- Input data:
_ _ _ _

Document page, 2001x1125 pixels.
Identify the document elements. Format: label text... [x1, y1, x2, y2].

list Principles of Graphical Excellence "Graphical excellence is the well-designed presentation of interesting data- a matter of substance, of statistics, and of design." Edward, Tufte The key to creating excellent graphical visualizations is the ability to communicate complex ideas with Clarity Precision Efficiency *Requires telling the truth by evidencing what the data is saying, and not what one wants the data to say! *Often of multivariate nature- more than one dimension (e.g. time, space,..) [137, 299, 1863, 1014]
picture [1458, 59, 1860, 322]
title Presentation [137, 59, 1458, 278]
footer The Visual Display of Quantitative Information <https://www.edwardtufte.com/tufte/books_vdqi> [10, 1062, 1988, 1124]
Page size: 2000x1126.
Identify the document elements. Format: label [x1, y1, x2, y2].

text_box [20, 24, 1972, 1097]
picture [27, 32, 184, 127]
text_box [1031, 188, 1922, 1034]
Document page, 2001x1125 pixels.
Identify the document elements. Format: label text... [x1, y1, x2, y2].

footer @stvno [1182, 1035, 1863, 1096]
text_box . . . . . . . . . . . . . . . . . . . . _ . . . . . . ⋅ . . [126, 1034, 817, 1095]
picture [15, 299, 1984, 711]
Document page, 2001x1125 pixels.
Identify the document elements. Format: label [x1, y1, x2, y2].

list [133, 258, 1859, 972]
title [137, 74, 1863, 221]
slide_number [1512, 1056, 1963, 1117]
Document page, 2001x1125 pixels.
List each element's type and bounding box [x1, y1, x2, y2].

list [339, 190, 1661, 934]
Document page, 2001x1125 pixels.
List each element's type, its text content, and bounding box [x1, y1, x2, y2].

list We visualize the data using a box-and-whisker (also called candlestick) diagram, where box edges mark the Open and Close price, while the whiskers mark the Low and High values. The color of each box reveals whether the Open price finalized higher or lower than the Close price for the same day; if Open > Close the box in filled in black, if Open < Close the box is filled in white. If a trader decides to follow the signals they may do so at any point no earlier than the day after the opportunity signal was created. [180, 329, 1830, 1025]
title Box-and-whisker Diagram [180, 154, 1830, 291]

_ _ _ _

- Aim of the task:
Give the records back in full, word for word.

- Written answer:
Document page, 2001x1125 pixels.
Identify the document elements. Format: label text... [x1, y1, x2, y2].

list Principles of Graphical Excellence "Graphical excellence is the well-designed presentation of interesting data- a matter of substance, of statistics, and of design." Edward, Tufte The key to creating excellent graphical visualizations is the ability to communicate complex ideas with Clarity Precision Efficiency *Requires telling the truth by evidencing what the data is saying, and not what one wants the data to say! *Often of multivariate nature- more than one dimension (e.g. time, space,..) [137, 299, 1863, 1014]
picture [1458, 59, 1860, 322]
title Presentation [137, 59, 1458, 278]
footer The Visual Display of Quantitative Information <https://www.edwardtufte.com/tufte/books_vdqi> [10, 1062, 1988, 1124]
Page size: 2000x1126.
Identify the document elements. Format: label [x1, y1, x2, y2].

text_box [20, 24, 1972, 1097]
picture [27, 32, 184, 127]
text_box [1031, 188, 1922, 1034]
Document page, 2001x1125 pixels.
Identify the document elements. Format: label text... [x1, y1, x2, y2].

footer @stvno [1182, 1035, 1863, 1096]
text_box . . . . . . . . . . . . . . . . . . . . _ . . . . . . ⋅ . . [126, 1034, 817, 1095]
picture [15, 299, 1984, 711]
Document page, 2001x1125 pixels.
Identify the document elements. Format: label [x1, y1, x2, y2].

list [133, 258, 1859, 972]
title [137, 74, 1863, 221]
slide_number [1512, 1056, 1963, 1117]
Document page, 2001x1125 pixels.
List each element's type and bounding box [x1, y1, x2, y2].

list [339, 190, 1661, 934]
Document page, 2001x1125 pixels.
List each element's type, its text content, and bounding box [x1, y1, x2, y2].

list We visualize the data using a box-and-whisker (also called candlestick) diagram, where box edges mark the Open and Close price, while the whiskers mark the Low and High values. The color of each box reveals whether the Open price finalized higher or lower than the Close price for the same day; if Open > Close the box in filled in black, if Open < Close the box is filled in white. If a trader decides to follow the signals they may do so at any point no earlier than the day after the opportunity signal was created. [180, 329, 1830, 1025]
title Box-and-whisker Diagram [180, 154, 1830, 291]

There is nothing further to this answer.